Classée Réserve de la Biosphère par l’UNESCO, l’ensemble de la région offre un panorama et des paysages bien différents. Qu’il s’agisse de la mangrove abritant une centaine de crocodiles cubains (plus aggressifs et plus gros que les crocrodiles américains que l’on peut retrouver dans les eaux de Floride). Ou bien de la centaine de kilomètres de sable blanc et de récifs corraliens plus à l’ouest où viennent pondre les tortues marines. Ou encore de sa colonie d’iguanes qui a investi les terres arides et rocailleuses du centre de la péninsule. Le parque nacional península de Guanahacabibes est riche d’une flore et d’une faune improbable.

On y trouve aussi des falaises et des tombants à pics, des cénotes aux eaux bleues limpides ou encore des grottes, lieu de vilégiatures des chauves-souris. Les amoureux de l’environnement y viendront donc pour admirer cet endroit encore intact et immaculé.
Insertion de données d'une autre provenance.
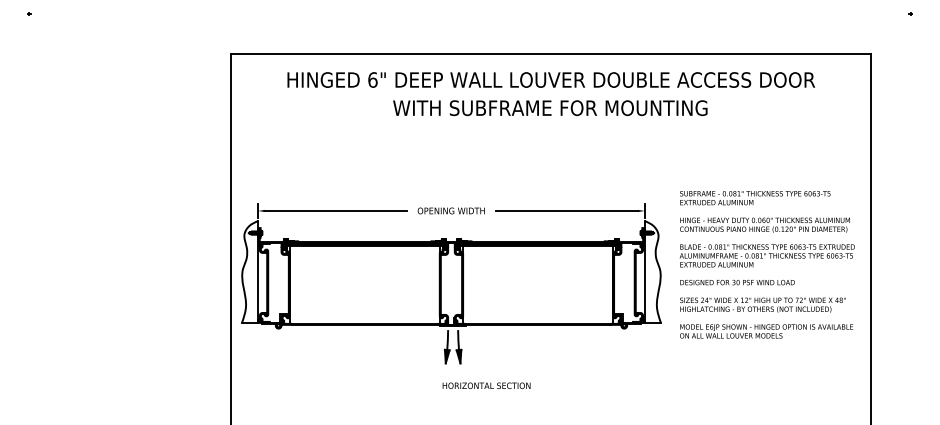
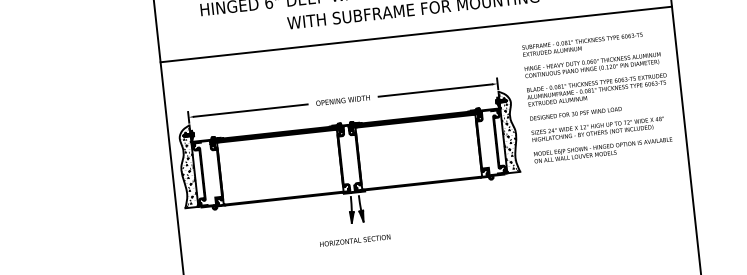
line: (550, 139) -> (416, 34), added
text: (766, 264) -> (597, 96), moved
hatch: (250, 273) -> (187, 168), added
hatch: (652, 273) -> (509, 133), added
text: (486, 385) -> (355, 240), moved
Assurément, c’est une halte dans votre séjour à Cuba que vous ne regretterez pas si vous êtes sensibilisés à cette cause.

En revanche, pour accéder au parc de la péninsule de Guanahacabibes, vous devrez être accompagné d’un guide et véhiculé. Le parc emploie en effet une centaine de personnes. Ces dernières se consacrent à la recherche, à l’organisation des visites et à la surveillance des lieux. Pour réserver un tour avec l’un des guides, il vous suffira simplement de vous rendre à l’entrée du parc, dans le centre de visiteurs sur votre droite. Ici, il est ainsi possible de demander un guide anglophone ou hispanique en fonction de vos compétences lingustiques. Nous avons fait un tour de 4h avec Diosmi, que je ne peux que vous recommander. Un vrai bonheur que de faire cette promenade à ses côtés, tant son discours est celui d’un passioné. Et c’est par ailleurs avec Alain (dont j’ai mis les cordonnées plus haut) que nous avons pu faire le tour en voiture.

Observation des tortues à Guanahacabibes

Le parc propose également l’observation des tortues à sa liste des excursions organisées. Un programme de protection consacré aux tortues est mis en place depuis 1998, sous l’égide de chercheurs. On dénombre environ 1 500 tortues qui viennent sur les plages de la péninsule entre juin et août. La péninsule est en effet un lieu privilégié de ponte pour 4 espèces de tortues marines.

Les périodes de ponte et de naissance sont des périodes de grande activité au sein du parc. Des scientifiques et des bénévoles (écoliers locaux, mais aussi touristes) sont invités à les observer, à surveiller mais aussi à aider le processus. On y vient alors pour étudier et aider à la protection de ces espèces en danger. Les oeufs sont recensés et les lieux de ponte repérés afin que la mortalité à l’éclosion soit réduite. Pour y participer, vous pouvez vous renseigner au centre des visiteurs, situés à l’entrée du village de La Bajada. En saison, les observations ont lieu à la tombée de la nuit et la nuit. Généralement entre 22 heures et 2 heures du matin. L’éclosion des oeufs débute à la mi-septembre.